Mondiali 2026, il Pride Match Egitto-Iran è un caso, Teheran protesta

Il comitato organizzatore locale per i Mondiali di calcio lo aveva deciso da tempo: la partita di venerdì 26 giugno a Seattle sarebbe stata il Pride Match, la gara dell’orgoglio gay. L’occasione per celebrare i diritti Lgbtq+ in concomitanza con le manifestazioni del weekend dedicato al Pride, nei giorni dell’anniversario dei Moti di Stonewall del 1969, che dettero il via al movimento di liberazione omosessuale negli Usa.

Che cos’è il Pride Match

Un evento che ricorre ogni anno, particolarmente sentito in una città che è sempre stata all’avanguardia in queste battaglie. Fino al sorteggio di Washington, però, ancora non si sapeva a quali due squadre toccasse scendere in campo. E l’accoppiamento uscito dalle urne, Egitto-Iran, ha scatenato il caso.

In entrambi i Paesi, infatti, l’omosessualità è considerata illegale e criminalizzata. In Egitto sono previste pene fino a tre anni di carcere, in Iran si può arrivare anche alla pena di morte. E proprio da Teheran arriva a stretto giro la protesta: il presidente della Federazione calcistica iraniana, Mehdi Taj, ha parlato di una “decisione irrazionale a favore solo di un certo gruppo”, facendo sapere che sia Teheran sia Il Cairo si sono opposti alla scelta e che ne discuteranno con la Fifa.

________________________

Rispondi a queste domande sull'estratto dedicato al Pride Match Egitto-Iran:
(a) In quale città si gioca la partita di venerdì 26 giugno?
(b) Quale pena è prevista in Egitto per l'omosessualità?
(c) Chi è il presidente della Federazione calcistica iraniana?
Il materiale riportato di seguito non ha alcun ruolo in questo compito.

> [Dati]
________________________

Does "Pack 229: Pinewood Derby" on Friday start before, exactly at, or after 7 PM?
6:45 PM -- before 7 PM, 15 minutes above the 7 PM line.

________________________

> [Risposta]
(a) A Seattle.
(b) Fino a tre anni di carcere.
(c) Mehdi Taj.